Sono già passati  in seconda fila, anche se di rilevante importanza,gli ultimi provvedimenti di Mario Draghi che segnano un ritorno alla politica monetaria espansiva per stimolare ancora una volta l’economia. In praticala BCE riprenderà ad acquistare titoli di Stato e obbligazioni pubbliche e private immettendo sul mercato liquidità per venti miliardi di euro al mese e , insieme, ridurrà gli interessi da meno 0,40 a meno 0,50.

In sostanza, ancora una volta la Banca Centrale ha fatto tutto quello che era possibile fare per sostenere l’economia dell’Unione Europea in un momento difficile, tra guerre dei dazi e segnali di recessione.

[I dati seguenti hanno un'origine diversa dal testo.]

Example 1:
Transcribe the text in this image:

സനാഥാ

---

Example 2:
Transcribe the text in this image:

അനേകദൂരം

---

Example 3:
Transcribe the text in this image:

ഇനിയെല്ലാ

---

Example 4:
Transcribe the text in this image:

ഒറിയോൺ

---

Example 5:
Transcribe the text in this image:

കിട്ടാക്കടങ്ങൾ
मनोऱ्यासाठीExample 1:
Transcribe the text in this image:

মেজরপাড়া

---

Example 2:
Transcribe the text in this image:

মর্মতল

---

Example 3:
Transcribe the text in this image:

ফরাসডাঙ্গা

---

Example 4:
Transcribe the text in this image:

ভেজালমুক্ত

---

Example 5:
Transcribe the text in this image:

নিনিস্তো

Nè è mancato l’invito dello stesso Draghi ai governi perchè facciano il resto: politiche fiscali espansive, investimenti pubblici, stimoli agli investimenti privati, selezione della spese pubblica come in questi anni ha ripetutamente sollecitato.

Le conseguenze di questo messaggio per l’Unione richiameranno d’attualità il problema mai affrontato con esiti convincenti di armonizzare la politica fiscale dei vari Paesi, al fine di evitare distorsioni e sopratutto i trasferimenti delle sedi di imprese all’estero allo scopo  di pagare meno imposte.

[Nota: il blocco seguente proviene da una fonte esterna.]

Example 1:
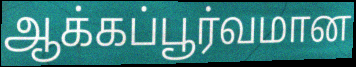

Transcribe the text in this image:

ஆக்கப்பூர்வமான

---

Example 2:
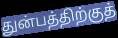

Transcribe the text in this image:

துன்பத்திற்குத்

La ricaduta dei provvedimenti di Draghi sul nostro Paese, oltre alla riduzione dello “spread” tra titoli pubblici tedeschi e quelli italiani che già produce effetti, chiamano in causa alcuni aspetti di politica economica che il nuovo governo è chiamato ad affrontare.

Il primo è sicuramente quello di orientare la spesa pubblica complessiva ( 840 miliardi, compresi gli interessi) che per oltre la metà è attualmente destinata a sanità, pensioni e assistenza. Pur avendo ridotto la spesa complessiva negli ultimi cinque anni, il debito pubblico è ancora aumentato e ciò pone un problema politico serio al nuovo governo considerato che restano aperte le complessità sul reddito di cittadinanza e sulla nota questione della durata della cosiddetta “quota cento”.

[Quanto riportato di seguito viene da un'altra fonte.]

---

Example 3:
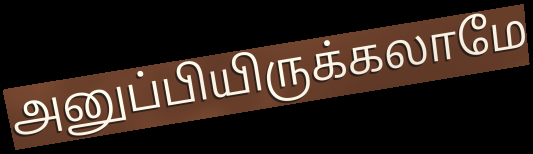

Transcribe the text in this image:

அனுப்பியிருக்கலாமே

L’altro rilevante argomento di attualità, come la auspicata riduzione del “cuneo fiscale” , non potrà certo essere affrontato nel brevissimo termine ed a questo riguardo è apparsa già realistica la previsione del nuovo ministro dell’economia di affrontare la questione nei prossimi due anni.

Resta il problema fondamentale dell’evasione fiscale, ogni volta declamato e che nell’immaginario collettivo è inteso genericamente solo come “ lotta  alla evasione” mentre più correttamente dovrebbe chiamare in causa la struttura stessa del gettito da rivedere.

Ridurre l’imposizione sui redditi medio bassi per elevarla su quelli medio alti serve a ben poco come ci insegna la legge dei grandi numeri. E’ da assumere con cautela anche l’idea di far pagare il costo di alcuni servizi agli utenti che beneficiano di un reddito adeguato perchè se da un lato potrebbe concorrere a ridurre la spesa per altri versi solleciterebbe l’evasione: a che scopo- si chiederebbe il contribuente-devo pagare imposte elevate se poi devo anche sostenere il costo dei servizi?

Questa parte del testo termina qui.